Tibetan teacher secretly released after eight months in prison

Tibetan teacher Rinchen Kyi when she was arrested by the Chinese authorities and an undated photo of her. Image: Free Tibet.

 DHARAMSALA, 26 April: A Tibetan Teacher from a school in Golok, Eastern Tibet has been released by Chinese authorities eight months after her arrest, the London-based advocacy group Free Tibet said.

“Rinchen Kyi was secretly returned home by police at 8 pm local time on Sunday 24 April,” the advocacy group said citing its research partner, Tibet Watch.

The teacher from Singdruk Taktse private school was arrested on 1st August 2021 apparently on charges of ‘separatism’ a month after the Chinese authorities abruptly closed the school.

Just as the Chinese authorities kept her whereabouts and well-being secret after her release, her health condition after her release from the Chinese prison also remains unknown. 

Though China has consistently had a conviction rate of over 99 per cent and releases of Tibetan political detainees are particularly rare, she was released “after eight months in detention” following “a vocal international campaign for her freedom in which thousands took part,” the report added.

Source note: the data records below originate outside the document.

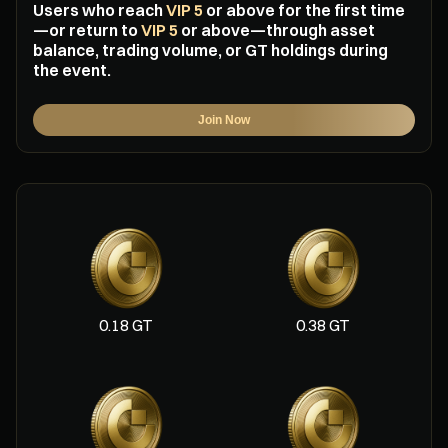
Users who reach
VIP 5
or above for the first time
—or return to
VIP 5
or above—through asset
balance, trading volume, or GT holdings during
the event.
Join Now
0.18 GT
0.38 GT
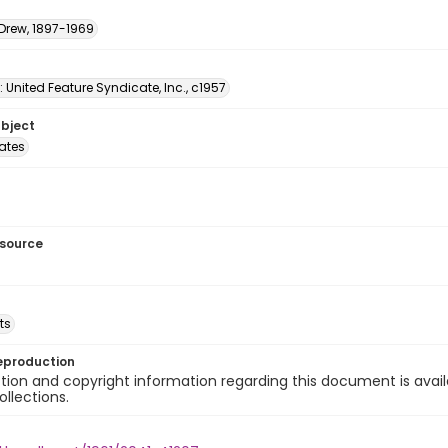
 Drew, 1897-1969
: United Feature Syndicate, Inc., c1957
ubject
tates
esource
ts
eproduction
ion and copyright information regarding this document is avail
ollections.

John Jones, Campaigns and Advocacy Manager of the advocacy group has stated in the report that while her “arrest horrified many at the lengths the Chinese Communist Party will go to wipe out Tibet’s language and culture,  her release shows that international pressure can make a real difference to the situation in Tibet.”

“Today we celebrate this win for the Tibetan language, freedom in Tibet and Richen Kyi. We will continue to fight for Tibetan political prisoners until every cell is empty and Tibet is free,” he added.

Taktse School was apparently forced to shut down by the Chinese authorities on  8 July last year because the school’s primary language of instruction was Tibetan and it taught lessons about Tibet’s culture, the report said and added that “the Chinese government has imposed increasingly tight restrictions on the Tibetan language and Tibetan culture as part of a policy of eradicating them.” 

A joint communiqué sent to China by UN experts in February that was made public last week also cautioned China over the “arrest, detention and enforced disappearance” of the Tibetan teacher along with Tibetan writer Mr Lobsang Lhundup (pen name of Dhi Lhaden), musician Mr Lhundrup Drakpa, “allegedly in connection with their cultural activities in favour of the Tibetan minority language and culture.”

Additionally, the UN experts have urged China to respond to the communiqué  within 60 days and further urged China “to take all necessary measures to guarantee that the rights and freedoms of Mr Lobsang Lhundup, Mr Lhundrup Drakpa and Ms Rinchen Kyi are respected, and, in particular, to prevent any irreparable damage to their life and personal integrity.”